Contributeurs : Chad Brooks, Debra Edwards

Les agences fédérales peuvent consacrer des années de planification et des centaines de millions de dollars à des projets d’installations, pour découvrir qu’à la fin des travaux, la mission a déjà avancé. Le bâtiment est terminé, le ruban est coupé, et presque immédiatement, la pression pour moderniser commence. Cela arrive souvent parce que les cadres qui guident les décisions d’investissement en capital n’ont pas été conçus pour absorber le changement.

Le défi n’est unique à aucune branche ou bureau. Des exigences déjà en retard au début des achats signifient souvent que la mission a changé avant même qu’une pelle ne touche le sol. Les installations construites il y a 25 ans sont de plus en plus inadaptées aux opérations d’aujourd’hui, et encore moins à celles de demain.

Les dirigeants ont du mal à résoudre ce problème avec les processus d’approvisionnement traditionnels parce qu’ils ont été conçus pour faire avancer des projets dans un système, et ils le font assez bien. Mais les établissements fédéraux sont des investissements de 70 à 100 ans, et prendre ces décisions à 10 ans est là que les choses commencent à mal tourner.

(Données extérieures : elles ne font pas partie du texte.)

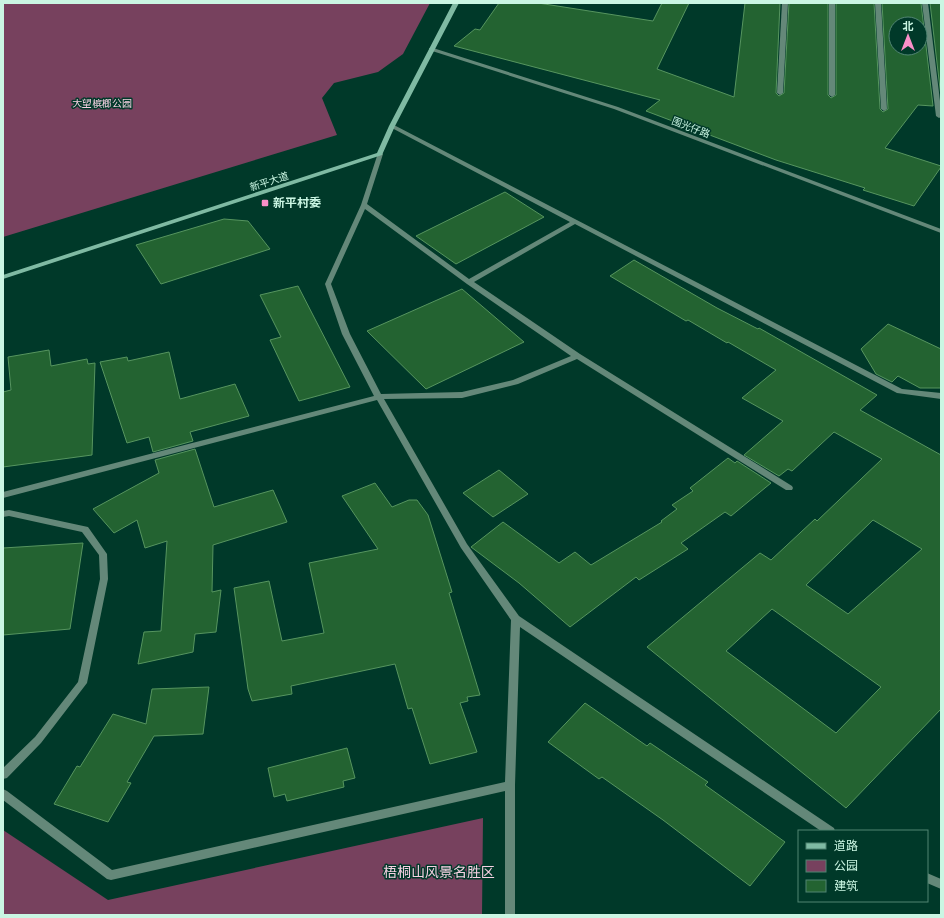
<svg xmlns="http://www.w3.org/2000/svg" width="944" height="918" viewBox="0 0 944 918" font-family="'DM Sans','Noto Sans SC',sans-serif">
	<rect width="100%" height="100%" fill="#003929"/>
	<g fill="#77415e">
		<path d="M3,3H430L403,54L378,72L334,83L322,98L337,135L3,237Z"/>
		<path d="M483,818L482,915H3V830L108,900Z"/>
	</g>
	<g fill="#236331" stroke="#56955f" fill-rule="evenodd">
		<path d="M499,3H538L653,21L662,3H689L657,69L734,97L745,3H780L776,93L779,96L784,93L789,3H828V95L831,98L836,95V3H874L880,109L883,112L888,109L882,3H921L933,106L918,105L885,148L941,166V167L914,206L863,190L865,188L776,160L646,111L660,100L454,46L475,29L480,30ZM896,24H920V48H896Z"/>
		<path d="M930,3H941V97Z"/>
		<path d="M505,192L544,217L456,264L416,236Z"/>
		<path d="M224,219L248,221L270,249L161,284L136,245Z"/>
		<path d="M634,260L717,308L758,329L759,328L877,395L860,410L941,455V709L846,808L647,647L760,553L771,560L815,519L817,521L882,459L834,432L792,471L788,469L779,476L744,455L783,421L742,398L776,370L728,342L727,343L688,320L686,321L610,276ZM873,520L922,549L848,614L806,585ZM772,609L881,687L836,733L726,651Z"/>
		<path d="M298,286L350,387L299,401L270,340L281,337L260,295Z"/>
		<path d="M462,289L524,342L426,389L367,331Z"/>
		<path d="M888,324L941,349V388H920L898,376L892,382L876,374L861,349Z"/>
		<path d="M49,350L51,366L87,359L88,364L95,363L92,455L3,467V392L11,390L8,357Z"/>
		<path d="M169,352L180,399L235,384L249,416L190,432L193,441L153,452L149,437L127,443L100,362L127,357L128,361Z"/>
		<path d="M195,449L214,507L273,490L287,522L213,545L212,592L221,590L216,632L195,634L193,652L138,664L144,632L161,631L167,541L145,548L137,520L114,533L93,509L159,473L155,460Z"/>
		<path d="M728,458L735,463L737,461L771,483L731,516L725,512L681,543L688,549L639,580L636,577L570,627L519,583L471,547L503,522L559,563L575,552L591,565L662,522L661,521L677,509L672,505L693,491L690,488Z"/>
		<path d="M499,470L528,494L493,517L463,493Z"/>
		<path d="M375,483L392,507L409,500H417L428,515L452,592L449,593L480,695L467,697L468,701L460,703L477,752L430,764L412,708L408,709L395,664L291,686L292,694L252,701L248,689L234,588L269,581L282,641L324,633L309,563L378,549L342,496Z"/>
		<path d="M83,543L70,629L3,635V548Z"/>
		<path d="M209,687L203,734L154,736L127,782L131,783L108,822L54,804L77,766L80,767L113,714L146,724L152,689Z"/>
		<path d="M585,703L647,746L650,743L708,782L705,785L785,842L750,886L663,820L602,777L599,779L548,742Z"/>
		<path d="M347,748L355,778L343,781L344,787L287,801L285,794L274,797L268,768Z"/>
	</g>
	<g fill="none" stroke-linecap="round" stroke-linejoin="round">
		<g fill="#648879" fill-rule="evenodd">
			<path d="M782,3H788L783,93L780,95L777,93Z"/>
			<path d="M829,3H835V95L832,97L829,95Z"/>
			<path d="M875,3H881L887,109L884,111L881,109Z"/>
			<path d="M922,3H928L941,109V117L939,118L936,116Z"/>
		</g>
		<g fill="#648879" fill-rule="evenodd">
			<path d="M429,48H433L618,107L941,229V233L614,109L429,50Z"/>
			<path d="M392,124L902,389L941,393V399L897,393L575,224L474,282L580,354L792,486L793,488L792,490H786L577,359L518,384L462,398L384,399L467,544L519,616L834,828L835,831H821L520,627L515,785V915H505V791L111,880L107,879L3,800V789L7,791L112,870L505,782L511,620L461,548L377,400L3,498V492L374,396L342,334L325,284L361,205L378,153H382L383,154L367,204L469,279L570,222L390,127V125ZM365,209L467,284L571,356L513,380L462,392L381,394L350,334L331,284Z"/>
			<path d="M9,510L88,527L107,554L108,579L87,683L41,743L7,778L3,779V768L35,737L78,682L100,579L99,555L82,532L9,516L3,517V511Z"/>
			<path d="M927,873L941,879V889L927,883Z"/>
		</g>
		<path fill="#7fbaa3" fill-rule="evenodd" d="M453,3H459L395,126L382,155L3,279V275L377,153L389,126Z"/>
	</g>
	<rect fill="#fa8fc8" stroke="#003929" stroke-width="1.5" x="261" y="199" width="8" height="8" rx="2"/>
	<g text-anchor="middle" stroke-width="3" stroke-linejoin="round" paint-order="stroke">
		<g font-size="10" fill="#f6d1e3" stroke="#003929">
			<text x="102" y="107">大望槟榔公园</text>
		</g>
		<g font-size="10" fill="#caf6e3" stroke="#003929">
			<text transform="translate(691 127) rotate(21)" y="4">围光仔路</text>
			<text transform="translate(269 181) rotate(-18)" y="4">新平大道</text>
		</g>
		<g font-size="12" font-weight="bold" fill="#caf6e3" stroke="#003929" text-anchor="start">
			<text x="273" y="207">新平村委</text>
		</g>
		<g font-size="14" fill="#f6d1e3" stroke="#003929">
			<text x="439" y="877">梧桐山风景名胜区</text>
		</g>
	</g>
	<rect width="944" height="918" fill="none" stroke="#caf6e3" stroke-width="8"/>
	<rect x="798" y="830" width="130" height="72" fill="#003929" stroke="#518573"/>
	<rect x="806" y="843" width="20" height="6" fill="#7fbaa3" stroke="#518573"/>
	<text x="834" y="850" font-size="12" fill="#caf6e3">道路</text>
	<rect x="806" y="860" width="20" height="12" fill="#77415e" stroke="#518573"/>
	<text x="834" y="870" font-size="12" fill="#caf6e3">公园</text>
	<rect x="806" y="880" width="20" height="12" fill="#236331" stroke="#518573"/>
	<text x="834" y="890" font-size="12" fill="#caf6e3">建筑</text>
	<g transform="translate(908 36)"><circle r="19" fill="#003929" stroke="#518573"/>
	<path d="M0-3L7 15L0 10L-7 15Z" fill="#fa8fc8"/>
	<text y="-6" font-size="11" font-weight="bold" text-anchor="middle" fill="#caf6e3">北</text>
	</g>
</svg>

Une approche différente est possible. Cela exige un changement dans la façon dont les dirigeants fédéraux présentent le problème, la façon dont ils structurent leurs plans et les hypothèses qu’ils sont prêts à remettre en question avant de s’engager dans le béton et l’acier.

Bâtir une recommandation qui tient la route

Le point de départ de toute décision défendable sur l’infrastructure est l’autorité statutaire, car chaque solution recommandée doit respecter la loi. Pourtant, de nombreuses agences savent déjà quelles autorités elles ont et peinent encore à agir en conséquence — les voies réglementaires et politiques nécessaires pour réellement mettre en œuvre ces autorités n’existent tout simplement pas encore. C’est souvent pour combler cet écart que le travail le plus important se produit, bien avant qu’une seule décision de conception ne soit prise.

Une fois la base légale en place, l’exigence de la mission doit être claire, précise et liée à un besoin fondé. Cela semble évident, mais des exigences vagues produisent souvent des installations qui respectent les normes techniques mais ne respectent pas toutes les exigences de la mission.

À partir de là, la question est de savoir si la voie traditionnelle de l’approvisionnement offre réellement le bon résultat dans le bon délai. Parfois, c’est le cas, mais souvent, cela entraîne des coûts ou des horaires au-delà de ce que la mission peut tolérer. C’est pourquoi les approches alternatives d’acquisition méritent une considération sérieuse dès le départ, plutôt que comme solution de secours.

C’est aussi là que la structure de planification délibérée fait la différence. Plutôt que de s’engager dans une seule action dès le premier jour, les planificateurs expérimentés construisent des portes de décision dès les premières étapes.

Ces portes permettent à l’équipe de direction exécutive de valider les hypothèses, d’intégrer de nouvelles informations et de réaliser de nouvelles évaluations des risques pour les prochaines étapes de la planification. Elles sont généralement construites vers 12 mois à l’avance et de nouveau autour de la fenêtre de construction de 24 mois, où l’équipe peut passer à une autre option sans abandonner le travail antérieur. Si le budget disparaît ou que la mission change, ces points de transition signifient que l’investissement fait jusqu’à présent n’est pas perdu. C’est un petit choix structurel qui rapporte des bénéfices importants lorsque les circonstances changent.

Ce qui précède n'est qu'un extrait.